First published in the Telegraph on 9 July 2009
It’s a game of far more than two halves: more tactical than cricket, more stomach-churning than boxing and more complex than bridge. Throughout a magnificent summer of sport, one competition has lasted longer than any other, and generated the most heated debate. Its goal? To guess when the recession will end.
Every week, it seems, has brought new economic indicators, good or bad. Indeed, the whole thing has recently descended into farce: first, economists were tripping over themselves to declare that we were heading for a “V-shaped” recovery, in which we soared out of the downturn at speed. Then they realised that the economy had contracted in the first three months of the year at the fastest rate since, most probably, the 1930s (the quarterly figures don’t go back that far), and started talking about “double dips”.
In fact, from a technical point of view, we are close to the end of the recession, in that economic growth is probably stagnating rather than shrinking. But this misses the fundamental issue: this recession was unlike any we’ve experienced since the Second World War. All the old yardsticks – those that measure economic expansion or contraction, for instance – are of limited use.

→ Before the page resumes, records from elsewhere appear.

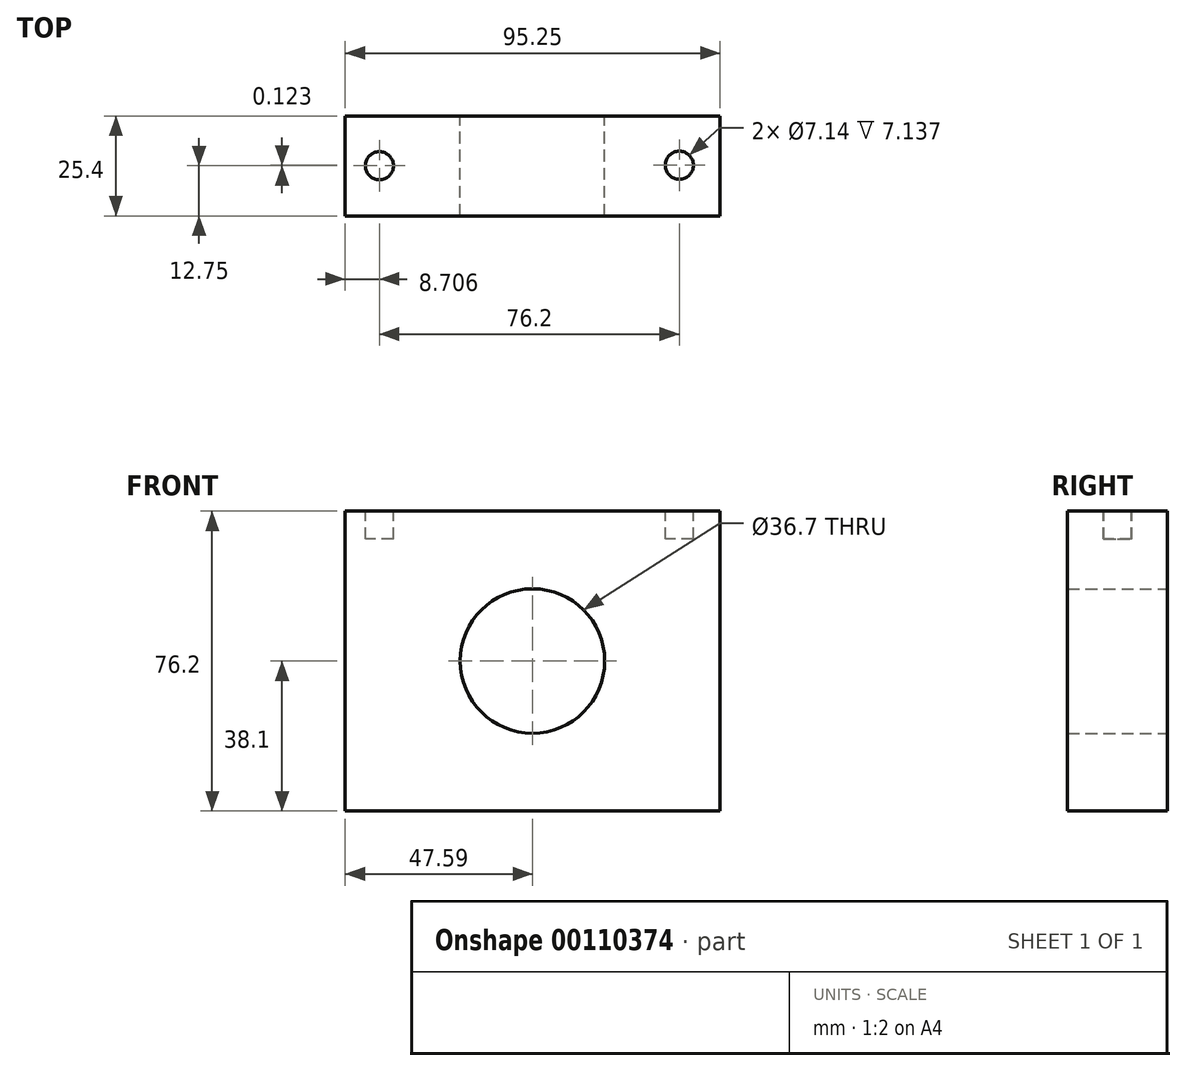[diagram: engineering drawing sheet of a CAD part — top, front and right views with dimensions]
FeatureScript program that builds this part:
annotation { "Feature Type Name" : "Feature", "Feature Type Description" : "" }
export const myFeature = defineFeature(function(context is Context, id is Id, definition is map)
    precondition{}
    {
        {
            var Q0;
            Q0=qCreatedBy(makeId("Front.planeOp"),FACE);
            var sketch = newSketch(context, id + "F0", { "sketchPlane" : qUnion([Q0])});
            skLineSegment(sketch, "E0", {"start": v(-47.6, 38.1) * mm, "end": v(-47.6, -38.1) * mm});
            skLineSegment(sketch, "E1", {"start": v(47.66, 38.1) * mm, "end": v(47.66, -38.1) * mm});
            skLineSegment(sketch, "E2", {"start": v(47.66, -38.1) * mm, "end": v(-47.6, -38.1) * mm});
            skLineSegment(sketch, "E3", {"start": v(-47.6, 38.1) * mm, "end": v(47.66, 38.1) * mm});
            skCircle(sketch, "E4", {"center": v(0, 0) * mm, "radius": 18.35 * mm});
            skLineSegment(sketch, "E5", {"start": v(18.35, 0) * mm, "end": v(47.66, 0) * mm});
            skPoint(sketch, "E5.endSnap0", {"position": v(47.66, 0) * mm});
            skLineSegment(sketch, "E6", {"start": v(-18.35, 0) * mm, "end": v(-47.6, 0) * mm});
            skPoint(sketch, "E7.start.orphan", {"position": v(0, -18.35) * mm});
            skSolve(sketch);
        }
        {
            var Q0;
            {var subQ3=sQuery(id+"F0.wireOp",EDGE,"E3");Q0=makeQuery(id+"F0.imprint","IMPRINT",FACE,{"disambiguationData":[TD([[makeQuery(id+"F0.imprint","IMPRINT",EDGE,{"derivedFrom":subQ3}),-1.0]])]});}
            var Q1;
            {var subQ3=sQuery(id+"F0.wireOp",EDGE,"E2");Q1=makeQuery(id+"F0.imprint","IMPRINT",FACE,{"disambiguationData":[TD([[makeQuery(id+"F0.imprint","IMPRINT",EDGE,{"derivedFrom":subQ3}),-1.0]])]});}
            var Q2;
            Q2 = qSketchRegion(id + "F2", true);
            extrude(context, id + "F1", {"entities" : qUnion([Q0, Q1, Q2]), "depth" : 25.4 * mm});
        }
        {
            var Q0;
            Q0=makeQuery(id+"F1.opExtrude","SWEPT_FACE",FACE,{"disambiguationData":[OSD([sQuery(id+"F0.wireOp",EDGE,"E3")])]});
            var sketch = newSketch(context, id + "F2", { "sketchPlane" : qUnion([Q0])});
            skCircle(sketch, "E8", {"center": v(-38.88, -12.65) * mm, "radius": 3.57 * mm});
            skCircle(sketch, "E9", {"center": v(37.32, -12.53) * mm, "radius": 3.57 * mm});
            skSolve(sketch);
        }
        {
            var Q0;
            Q0=makeQuery(id+"F2.imprint","IMPRINT",FACE,{"disambiguationData":[TD([[makeQuery(id+"F2.imprint","IMPRINT",EDGE,{"derivedFrom":sQuery(id+"F2.wireOp",EDGE,"E9")}),1.0]])]});
            var Q1;
            Q1=makeQuery(id+"F1.opExtrude","SWEPT_FACE",FACE,{"disambiguationData":[OSD([sQuery(id+"F0.wireOp",EDGE,"E3")])]});
            extrude(context, id + "F3", {"entities" : qUnion([Q0]), "operationType" : NewBodyOperationType.REMOVE, "oppositeDirection" : true, "endBoundEntityFace" : qUnion([Q1]), "depth" : 7.14 * mm});
        }
        {
            var Q0;
            Q0 = qSketchRegion(id + "F2", true);
            extrude(context, id + "F4", {"entities" : qUnion([Q0]), "operationType" : NewBodyOperationType.REMOVE, "oppositeDirection" : true, "depth" : 7.14 * mm});
        }
    });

What we must fear this time is not the recession, but what follows. In 1931, in a lecture in Chicago, John Maynard Keynes spelt out the lesson we need to remember. The spring of that year had, much like this summer, been dominated by the search for green shoots. Markets had bounced back after the Wall Street Crash; industrial production had started to level out; confidence was returning. But, the great economist warned, “it is a possibility that the duration of the slump may be much more prolonged than most people are expecting and that much will be changed, both in our ideas and in our methods, before we emerge. Not, of course, the duration of the acute phase of the slump, but that of the long, dragging conditions of semi-slump, or at least sub-normal prosperity, which may be expected to succeed the acute phase.”
In other words, it is not the recession itself that will change the way we view our economy, but what follows it. It might feel like an eternity since the banking system collapsed, but as we impatient humans frequently forget, economics is a slow-motion affair. Having undergone a life-saving emergency operation, we are (in structural terms) still barely out of the emergency room, and still under the heavy anaesthetic of lower interest rates and fiscal stimulus.
This, perhaps, explains the strange feeling that many people have, which is that it doesn’t really feel like a recession at all. Most of us still have our jobs; even those whose companies are under threat of collapse are able to stave off unemployment by cutting back their hours and taking breaks from work. Consumer consumption has hardly come to a standstill: many restaurants are still doing good business; mocha frappucinos are being downed; life goes on.
Yet recessions are, by their very nature, events that affect only a minority of the population. Throughout the next few years, most of us will keep our jobs and be broadly unaffected by the ordeal. But there will be no return to the boom years: the recovery will instead take the form of a long convalescence, one that has barely even begun.
Neither is the gloom about to lift any time soon. At some point in the not-too-distant future, the anaesthetic will have to be cut off – interest rates must rise, the Government must start cutting its deficit and either reducing spending or raising taxes. Indeed, the International Monetary Fund spelled it out yesterday: while every other major country has budgeted to spend at least something on measures to lighten the downturn next year, Britain’s parlous position means we will not be able to put a bean towards another stimulus.
Meanwhile, unemployment is already on the rise: the number of people in work has fallen by 400,000 in the past year – the biggest drop since comparable records began in 1971. Many of the jobless are City workers with a bit of money to support them, or university graduates unable to find work (the case for one in five young men between 18 and 24). Redundancy hurts, as does failing to get an internship after college; but neither is as bruising as facing years of repeatedly trying and failing to find a job.
In terms of house prices, the worst of the price falls are over, but the prospect of buying has become no easier for the majority, because borrowing money is so difficult. The Bank of England’s interest rates are at near zero, yet banks are offering three-year fixed-rate mortgages at more than 6 per cent. And although the banks are making profits again, and financiers may award themselves even bigger bonuses, it is likely to be just as ephemeral, especially when the Government’s grand pledges to clamp down on City excess actually become law. Even if yesterday’s White Paper doesn’t do for the bankers, there will still be intense recrimination from the masses of the unemployed in the months and years to come.
In other words, we might well be coming out of recession. But for almost every section of society, the recovery will feel anything but.